Community bonding period (May 4 - June 1):[edit]

  • Getting closer with Apertium tools and community;
  • Finding out the current state of Uzbek language;
  • Finding out the availability of Uzbek resources available;
  • Learning more about the HFST;
  • Doing coding challenge;
  • Finding out initial WER and naïve coverage of tur-uzb pair.

Work Period (June 1 - August 31):[edit]

Week 1:

  • Introducing apertium-separable to the tur-uzb pair

Week 2,3:

  • Adding more stems to bilingual dictionary;
  • Transfer rules refactoring;
  • Increasing WER coverage;

Week 4:

  • Running tests
  • Updating documentation
  • Preparing for the first evaluation

Deliverable 1: Increased WER of tur-uzb pair (goal down to 20%)

Week 5,6,7:

  • More work on apertium-separable
  • Extending bilingual dictionary
  • Increasing naïve coverage

Week 8:

  • Running tests
  • Updating documentation
  • Preparing for the second evaluation

Deliverable 2: Increased naïve coverage of the tur-uzb pair (goal up to 90%)

Week 9,10,11:

  • Extending bilingual dictionary, adding more multiwords
  • Work more on transfer rules
  • Cleaning testvoc

Week 12:

  • Running final tests, fixing issues
  • Entire documentation revising and final check-ups
  • Making the project ready for final evaluation

Deliverable 3: Achieving clean translation output

List your skills and give evidence of your qualifications[edit]

Educational qualifications:

   • Graduated BSc in Applied Mathematics and Informatics, UrSU, Uzbekistan;
   • Graduated Master in Applied Mathematics and Information Technologies, SamSU, Uzbekistan;
   • Started studying Ph.D. in Computational Linguistics at the University of a Coruna, A Coruna, Spain. 

I have been carrying out my PhD research since 2018 in the topic: “Creating NLP Resources for low-resource Turkic languages, with a specific focus on Uzbek”. So far, my published papers include:

   • “Deep Learning and Machine Learning methods for Sentiment Analysis in the Uzbek Language”(LTC2019, Best Student work award) 
   • “Cross-Lingual Word Embeddings for Turkic Languages”(Accepted, LREC2020)
   • “Unsupervised and semi-supervised morphological segmentation analysis for Uzbek language”(Under process).
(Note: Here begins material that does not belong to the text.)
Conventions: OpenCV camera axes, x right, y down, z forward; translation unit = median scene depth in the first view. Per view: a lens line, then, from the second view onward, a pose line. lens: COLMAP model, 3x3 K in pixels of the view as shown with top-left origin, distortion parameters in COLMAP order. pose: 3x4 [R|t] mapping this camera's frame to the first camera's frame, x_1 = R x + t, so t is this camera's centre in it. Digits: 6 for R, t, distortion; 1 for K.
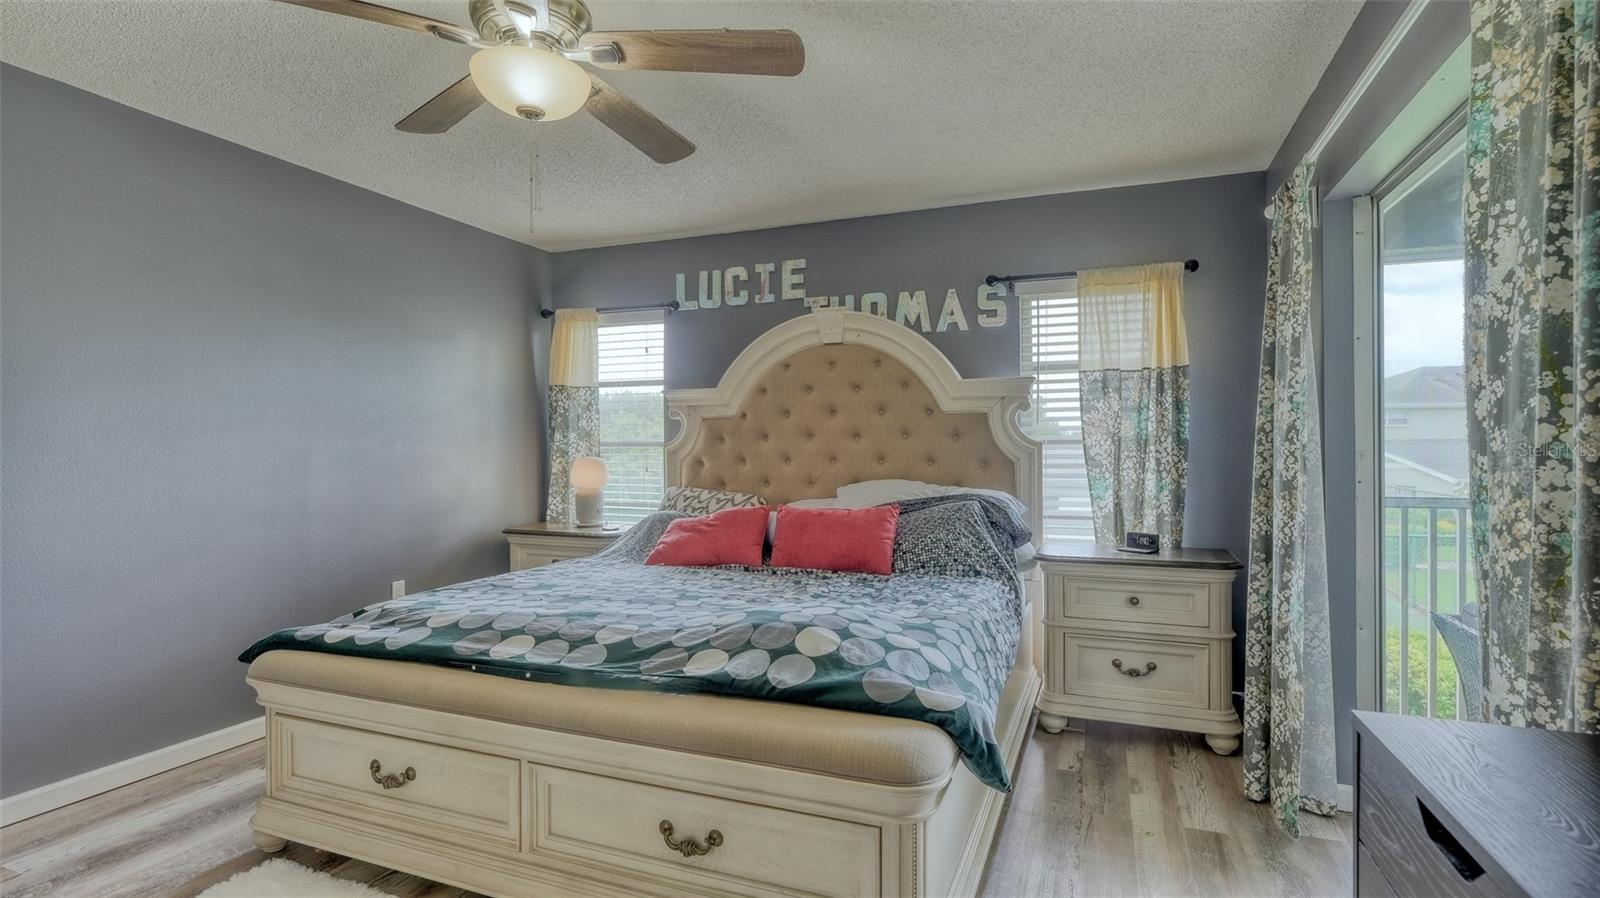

I am native in Uzbek language and have a basic understanding evel of Kazakh, Kyrgyz, Karakalpak and Uyghur. I speak fluently in English and have a good command in Russian languages. I have been studying NLP field for more than a year and I can show a good knowledge in machine translation.

Coding Challenge[edit]

As a bachelor student in years between 2010 and 2014 I actively participated in ACM ICPC – International Collegiate Programming Contest and two times won the quarter final and was able to attend in pre-finals. As a master student I earned Web-programming and acquired Java, PHP, Javascript, and MySQL skills. Created some websites. As a PhD researcher, I am doing my research basically in Python for computations.

List any non-Summer-of-Code plans you have for the Summer[edit]

I can devote my full time, meaning that at least 30 hours per week I can work with this project since it is the highest priority for me to work with Apertium during summer. This is going to be the part of my thesis work. I am not planning to take any summer classes, no any trip planned and I am currently unemployed. There will be only one thing: I will have to travel from Spain back to Uzbekistan in Summer, but it won’t take more than 3-4 days to flay and settle. My return to home won’t affect the productivitiy since I have my own room at Urgench State University, Uzbekistan that I can go every day and continue.